Marek Zając, Multikulti Project

Ten nietypowy skład w którym obok pianisty i lidera Roberto Negro grają jeszcze skrzypek i altowiolista Theo Ceccaldi, wiolonczelista Valentin Ceccaldi oraz Adrien Chennebaut na bębnach i perkusji narodziła się prawie dwa lata temu w wyniku propozycji napisania muzyki dla produkcji teatralnej. Muzyka powstała, ale miała charakter stricte komponowany. Wszyscy jednak instrumentaliści od dawna zafascynowani są muzyką improwizowaną, a ponieważ pracowało się im razem fenomenalnie postanowili kontynuować współpracę na tym właśnie polu.

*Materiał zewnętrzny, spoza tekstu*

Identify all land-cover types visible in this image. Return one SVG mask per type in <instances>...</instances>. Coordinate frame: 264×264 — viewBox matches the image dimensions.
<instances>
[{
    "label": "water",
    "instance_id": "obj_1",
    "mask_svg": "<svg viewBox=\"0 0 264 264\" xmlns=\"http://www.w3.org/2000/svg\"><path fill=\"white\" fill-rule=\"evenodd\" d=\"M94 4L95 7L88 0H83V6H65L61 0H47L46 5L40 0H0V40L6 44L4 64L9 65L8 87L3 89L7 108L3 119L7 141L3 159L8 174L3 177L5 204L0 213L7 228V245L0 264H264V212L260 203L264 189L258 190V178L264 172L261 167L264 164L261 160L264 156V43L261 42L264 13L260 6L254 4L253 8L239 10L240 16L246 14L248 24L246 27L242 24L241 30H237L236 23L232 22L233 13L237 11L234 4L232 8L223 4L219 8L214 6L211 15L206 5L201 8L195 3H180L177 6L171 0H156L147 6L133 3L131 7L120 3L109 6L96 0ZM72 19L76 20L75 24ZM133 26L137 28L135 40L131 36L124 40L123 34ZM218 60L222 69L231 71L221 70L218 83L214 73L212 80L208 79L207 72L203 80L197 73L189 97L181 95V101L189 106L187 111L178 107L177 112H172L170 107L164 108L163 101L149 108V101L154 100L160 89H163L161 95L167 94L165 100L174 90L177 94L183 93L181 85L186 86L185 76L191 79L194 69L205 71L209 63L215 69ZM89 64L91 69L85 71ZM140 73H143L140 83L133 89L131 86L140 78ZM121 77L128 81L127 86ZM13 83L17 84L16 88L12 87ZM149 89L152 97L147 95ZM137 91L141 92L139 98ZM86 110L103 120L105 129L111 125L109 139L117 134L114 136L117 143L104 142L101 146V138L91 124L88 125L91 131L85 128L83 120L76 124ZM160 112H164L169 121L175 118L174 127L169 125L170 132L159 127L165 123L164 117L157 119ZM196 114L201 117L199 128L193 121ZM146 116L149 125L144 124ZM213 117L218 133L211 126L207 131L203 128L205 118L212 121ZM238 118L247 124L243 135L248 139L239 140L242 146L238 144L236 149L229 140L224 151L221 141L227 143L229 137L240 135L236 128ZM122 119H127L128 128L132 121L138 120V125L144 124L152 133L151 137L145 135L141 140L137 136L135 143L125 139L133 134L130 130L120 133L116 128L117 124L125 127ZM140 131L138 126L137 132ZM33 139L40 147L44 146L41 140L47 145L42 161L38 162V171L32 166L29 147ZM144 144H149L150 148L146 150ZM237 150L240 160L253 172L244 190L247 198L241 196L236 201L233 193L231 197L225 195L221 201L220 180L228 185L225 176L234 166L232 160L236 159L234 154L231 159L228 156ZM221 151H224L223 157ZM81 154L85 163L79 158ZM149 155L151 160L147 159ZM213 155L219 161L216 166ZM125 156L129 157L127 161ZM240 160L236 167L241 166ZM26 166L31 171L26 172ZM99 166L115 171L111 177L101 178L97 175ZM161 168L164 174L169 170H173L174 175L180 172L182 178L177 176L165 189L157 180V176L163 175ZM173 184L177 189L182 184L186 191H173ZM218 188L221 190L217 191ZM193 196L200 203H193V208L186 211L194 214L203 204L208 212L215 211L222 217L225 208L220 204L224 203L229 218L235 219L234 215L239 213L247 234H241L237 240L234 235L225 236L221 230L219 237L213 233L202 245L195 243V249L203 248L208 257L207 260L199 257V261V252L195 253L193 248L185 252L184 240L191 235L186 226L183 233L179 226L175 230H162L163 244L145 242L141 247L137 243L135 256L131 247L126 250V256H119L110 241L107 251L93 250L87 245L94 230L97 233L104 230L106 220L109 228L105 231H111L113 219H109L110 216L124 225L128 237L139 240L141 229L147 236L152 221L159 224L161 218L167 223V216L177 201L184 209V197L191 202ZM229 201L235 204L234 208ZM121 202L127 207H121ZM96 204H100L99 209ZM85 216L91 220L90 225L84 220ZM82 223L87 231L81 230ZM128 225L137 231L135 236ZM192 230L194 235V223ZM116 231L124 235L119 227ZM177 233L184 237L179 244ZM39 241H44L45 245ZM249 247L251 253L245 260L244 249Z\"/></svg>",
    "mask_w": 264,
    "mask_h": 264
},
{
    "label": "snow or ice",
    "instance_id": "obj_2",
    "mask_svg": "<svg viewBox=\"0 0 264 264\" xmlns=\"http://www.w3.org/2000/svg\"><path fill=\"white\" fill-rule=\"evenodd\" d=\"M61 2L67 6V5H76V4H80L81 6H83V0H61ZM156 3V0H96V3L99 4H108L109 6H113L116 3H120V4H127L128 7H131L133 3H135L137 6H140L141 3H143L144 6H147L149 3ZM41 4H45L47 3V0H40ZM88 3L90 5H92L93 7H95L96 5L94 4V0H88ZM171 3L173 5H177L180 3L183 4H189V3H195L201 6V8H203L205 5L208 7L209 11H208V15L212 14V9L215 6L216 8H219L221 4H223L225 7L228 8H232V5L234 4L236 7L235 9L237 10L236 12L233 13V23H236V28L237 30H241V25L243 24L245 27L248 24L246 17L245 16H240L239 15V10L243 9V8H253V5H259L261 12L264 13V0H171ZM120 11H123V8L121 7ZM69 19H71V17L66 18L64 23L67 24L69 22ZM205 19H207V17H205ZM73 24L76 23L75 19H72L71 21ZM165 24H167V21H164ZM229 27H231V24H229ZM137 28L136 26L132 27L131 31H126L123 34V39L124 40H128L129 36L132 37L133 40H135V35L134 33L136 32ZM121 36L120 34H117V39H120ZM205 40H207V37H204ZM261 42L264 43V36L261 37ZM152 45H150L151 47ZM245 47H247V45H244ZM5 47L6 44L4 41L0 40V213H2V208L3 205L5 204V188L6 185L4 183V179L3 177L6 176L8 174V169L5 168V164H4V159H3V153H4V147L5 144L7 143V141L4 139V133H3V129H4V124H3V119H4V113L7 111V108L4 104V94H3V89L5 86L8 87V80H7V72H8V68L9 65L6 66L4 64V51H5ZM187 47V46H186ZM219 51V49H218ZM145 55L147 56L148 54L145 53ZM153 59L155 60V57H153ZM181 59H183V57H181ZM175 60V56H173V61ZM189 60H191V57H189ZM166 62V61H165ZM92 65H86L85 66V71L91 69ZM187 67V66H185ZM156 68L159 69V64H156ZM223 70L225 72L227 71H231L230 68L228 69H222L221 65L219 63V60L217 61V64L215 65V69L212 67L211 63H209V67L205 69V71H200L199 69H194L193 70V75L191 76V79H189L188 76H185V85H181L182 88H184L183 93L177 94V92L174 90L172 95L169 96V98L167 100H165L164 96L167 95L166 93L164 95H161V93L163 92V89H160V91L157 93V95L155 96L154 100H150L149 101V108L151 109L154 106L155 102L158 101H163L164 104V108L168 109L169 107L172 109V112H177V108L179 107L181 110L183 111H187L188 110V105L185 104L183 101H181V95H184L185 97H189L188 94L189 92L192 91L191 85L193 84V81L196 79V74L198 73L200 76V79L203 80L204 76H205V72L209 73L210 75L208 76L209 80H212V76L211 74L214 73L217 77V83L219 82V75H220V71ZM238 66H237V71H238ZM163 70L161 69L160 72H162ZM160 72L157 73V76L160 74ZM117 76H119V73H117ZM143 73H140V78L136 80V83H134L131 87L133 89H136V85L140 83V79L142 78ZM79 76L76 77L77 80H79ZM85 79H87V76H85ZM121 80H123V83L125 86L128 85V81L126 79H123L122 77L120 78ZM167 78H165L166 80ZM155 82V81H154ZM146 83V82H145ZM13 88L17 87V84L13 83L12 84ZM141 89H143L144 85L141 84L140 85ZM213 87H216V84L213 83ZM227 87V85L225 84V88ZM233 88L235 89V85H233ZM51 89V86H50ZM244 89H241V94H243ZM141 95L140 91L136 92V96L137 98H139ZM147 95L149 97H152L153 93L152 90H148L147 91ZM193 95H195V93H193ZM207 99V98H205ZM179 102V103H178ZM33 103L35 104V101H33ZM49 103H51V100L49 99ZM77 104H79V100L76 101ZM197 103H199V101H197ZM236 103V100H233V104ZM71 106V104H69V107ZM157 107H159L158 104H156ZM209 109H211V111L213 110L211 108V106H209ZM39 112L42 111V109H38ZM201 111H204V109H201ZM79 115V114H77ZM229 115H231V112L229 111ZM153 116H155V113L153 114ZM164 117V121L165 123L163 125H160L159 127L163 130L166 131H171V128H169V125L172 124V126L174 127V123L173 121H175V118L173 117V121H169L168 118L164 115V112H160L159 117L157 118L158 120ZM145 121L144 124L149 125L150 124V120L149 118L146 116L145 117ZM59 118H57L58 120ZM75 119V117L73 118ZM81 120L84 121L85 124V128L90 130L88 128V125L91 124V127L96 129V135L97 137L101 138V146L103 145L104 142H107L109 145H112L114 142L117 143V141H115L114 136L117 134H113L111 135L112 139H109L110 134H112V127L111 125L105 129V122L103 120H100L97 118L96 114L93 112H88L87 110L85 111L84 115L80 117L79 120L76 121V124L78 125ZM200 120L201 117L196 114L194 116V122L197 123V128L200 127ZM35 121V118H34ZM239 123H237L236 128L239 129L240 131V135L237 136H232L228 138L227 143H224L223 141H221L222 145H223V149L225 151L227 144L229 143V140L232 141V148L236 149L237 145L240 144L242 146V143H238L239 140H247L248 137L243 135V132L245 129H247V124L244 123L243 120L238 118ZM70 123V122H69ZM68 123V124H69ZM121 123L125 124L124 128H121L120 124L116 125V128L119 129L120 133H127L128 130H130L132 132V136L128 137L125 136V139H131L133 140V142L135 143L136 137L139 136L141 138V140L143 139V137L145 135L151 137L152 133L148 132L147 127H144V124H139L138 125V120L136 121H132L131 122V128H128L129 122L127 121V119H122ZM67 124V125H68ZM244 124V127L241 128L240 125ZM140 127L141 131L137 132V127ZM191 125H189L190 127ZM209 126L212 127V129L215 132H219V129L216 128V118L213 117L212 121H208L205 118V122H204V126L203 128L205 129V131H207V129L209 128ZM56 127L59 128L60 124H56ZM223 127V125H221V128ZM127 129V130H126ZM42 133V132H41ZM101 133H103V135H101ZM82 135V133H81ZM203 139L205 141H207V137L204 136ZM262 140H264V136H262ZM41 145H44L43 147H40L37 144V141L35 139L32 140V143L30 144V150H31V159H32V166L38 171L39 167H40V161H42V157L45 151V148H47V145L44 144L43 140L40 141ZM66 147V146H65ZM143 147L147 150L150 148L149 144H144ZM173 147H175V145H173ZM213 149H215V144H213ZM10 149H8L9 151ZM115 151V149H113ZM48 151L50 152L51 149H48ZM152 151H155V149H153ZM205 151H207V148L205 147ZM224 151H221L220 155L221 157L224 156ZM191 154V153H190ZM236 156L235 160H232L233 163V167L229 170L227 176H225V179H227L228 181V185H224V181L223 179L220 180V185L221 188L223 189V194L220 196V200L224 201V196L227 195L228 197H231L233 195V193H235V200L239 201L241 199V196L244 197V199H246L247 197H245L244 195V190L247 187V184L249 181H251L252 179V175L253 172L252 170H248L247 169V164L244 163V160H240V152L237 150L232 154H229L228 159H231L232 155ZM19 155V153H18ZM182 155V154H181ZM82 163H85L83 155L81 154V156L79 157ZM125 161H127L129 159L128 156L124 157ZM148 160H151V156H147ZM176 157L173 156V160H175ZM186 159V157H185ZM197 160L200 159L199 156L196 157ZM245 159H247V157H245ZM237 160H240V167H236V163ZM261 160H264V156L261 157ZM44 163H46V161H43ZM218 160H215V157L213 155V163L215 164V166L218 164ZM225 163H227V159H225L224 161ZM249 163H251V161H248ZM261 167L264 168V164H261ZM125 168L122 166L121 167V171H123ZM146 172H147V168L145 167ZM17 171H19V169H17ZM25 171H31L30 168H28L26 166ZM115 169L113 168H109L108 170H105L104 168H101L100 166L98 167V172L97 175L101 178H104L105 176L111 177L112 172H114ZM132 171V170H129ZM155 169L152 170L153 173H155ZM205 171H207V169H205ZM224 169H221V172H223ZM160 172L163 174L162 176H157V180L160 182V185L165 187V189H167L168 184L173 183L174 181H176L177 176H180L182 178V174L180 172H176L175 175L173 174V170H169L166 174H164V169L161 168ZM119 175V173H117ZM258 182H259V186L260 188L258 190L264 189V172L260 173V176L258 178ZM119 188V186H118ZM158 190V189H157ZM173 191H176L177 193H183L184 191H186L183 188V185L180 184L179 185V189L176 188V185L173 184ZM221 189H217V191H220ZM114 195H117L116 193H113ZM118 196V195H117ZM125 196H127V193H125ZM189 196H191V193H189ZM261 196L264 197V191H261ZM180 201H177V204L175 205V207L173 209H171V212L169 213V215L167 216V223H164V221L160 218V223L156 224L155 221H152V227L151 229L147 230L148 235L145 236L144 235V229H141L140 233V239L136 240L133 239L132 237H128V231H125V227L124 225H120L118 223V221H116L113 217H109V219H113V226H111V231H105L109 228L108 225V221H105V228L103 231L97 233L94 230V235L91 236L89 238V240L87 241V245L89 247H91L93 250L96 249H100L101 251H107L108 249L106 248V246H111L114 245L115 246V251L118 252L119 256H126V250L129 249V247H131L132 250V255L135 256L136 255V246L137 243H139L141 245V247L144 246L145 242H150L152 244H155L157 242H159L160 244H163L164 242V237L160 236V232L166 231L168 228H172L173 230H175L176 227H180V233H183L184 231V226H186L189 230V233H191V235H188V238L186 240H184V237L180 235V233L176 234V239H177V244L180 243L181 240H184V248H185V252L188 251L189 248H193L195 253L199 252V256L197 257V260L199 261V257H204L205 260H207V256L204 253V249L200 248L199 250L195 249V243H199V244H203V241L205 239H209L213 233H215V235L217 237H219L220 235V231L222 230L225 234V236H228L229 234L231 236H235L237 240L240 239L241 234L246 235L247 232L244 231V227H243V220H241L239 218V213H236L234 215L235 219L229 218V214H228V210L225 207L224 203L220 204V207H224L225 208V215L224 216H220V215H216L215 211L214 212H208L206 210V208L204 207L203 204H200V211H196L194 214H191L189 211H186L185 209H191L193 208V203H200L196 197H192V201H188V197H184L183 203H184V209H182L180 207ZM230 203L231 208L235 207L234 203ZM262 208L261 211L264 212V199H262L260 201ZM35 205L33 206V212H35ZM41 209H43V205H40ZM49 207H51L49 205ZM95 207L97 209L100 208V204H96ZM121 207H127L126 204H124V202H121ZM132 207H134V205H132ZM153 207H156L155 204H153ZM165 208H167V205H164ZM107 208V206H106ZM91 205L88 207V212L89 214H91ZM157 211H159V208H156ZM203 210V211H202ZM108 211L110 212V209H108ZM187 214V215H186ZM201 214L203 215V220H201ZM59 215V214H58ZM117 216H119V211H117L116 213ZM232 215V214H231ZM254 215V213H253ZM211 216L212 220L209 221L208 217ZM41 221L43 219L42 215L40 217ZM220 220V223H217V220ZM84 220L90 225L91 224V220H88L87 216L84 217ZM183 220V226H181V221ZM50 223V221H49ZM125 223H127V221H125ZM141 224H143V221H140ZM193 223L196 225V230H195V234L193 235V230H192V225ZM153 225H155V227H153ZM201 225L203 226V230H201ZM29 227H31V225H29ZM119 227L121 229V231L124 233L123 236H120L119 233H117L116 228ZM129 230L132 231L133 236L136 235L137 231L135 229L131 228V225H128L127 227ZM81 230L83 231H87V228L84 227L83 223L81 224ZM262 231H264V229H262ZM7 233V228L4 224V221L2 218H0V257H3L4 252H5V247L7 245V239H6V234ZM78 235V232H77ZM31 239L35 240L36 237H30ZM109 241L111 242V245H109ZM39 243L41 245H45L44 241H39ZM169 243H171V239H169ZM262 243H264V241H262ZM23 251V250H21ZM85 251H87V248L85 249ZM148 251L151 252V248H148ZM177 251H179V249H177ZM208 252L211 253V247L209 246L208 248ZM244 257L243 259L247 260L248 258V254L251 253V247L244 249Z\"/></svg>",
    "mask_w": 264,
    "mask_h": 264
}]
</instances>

Nie mamy tutaj jednak do czynienia z muzyką stricte improwizowaną. Te utwory, odwołujące do dorobku klasycznej awangardy dwudziestego stulecia, do Bartoka, Stockhausen, wiedeńskich dodekafonistów (Schönberg, Berg) prowadzą słuchacza od udręczonej kontemplacji do wybuchów melancholijnego liryzmu, od minimalistycznego skupienia do pełnej dziwnych dźwięków i aharmonicznych zestawień hałaśliwego misteriuym. To muzyka fascynująca i nieuładzona, nie mająca wiele wspólnego z jazzem czy swingiem, poszukująca konotacji z klasyczną awangardą i stamtąd wywodzącą indywidualny język improwizacji każdego z instrumentalistów. 

Znakomita płyta, którą jednak poleciłbym nieco bardziej osłucham ze współczesną muzyką odbiorcom. W tej La Scali (włoskie - schody lub drabina) nie ma windy - trzeba wspiąć się tam samodzielnie i odważnie wyruszyć ku tej muzycznej przygodzie.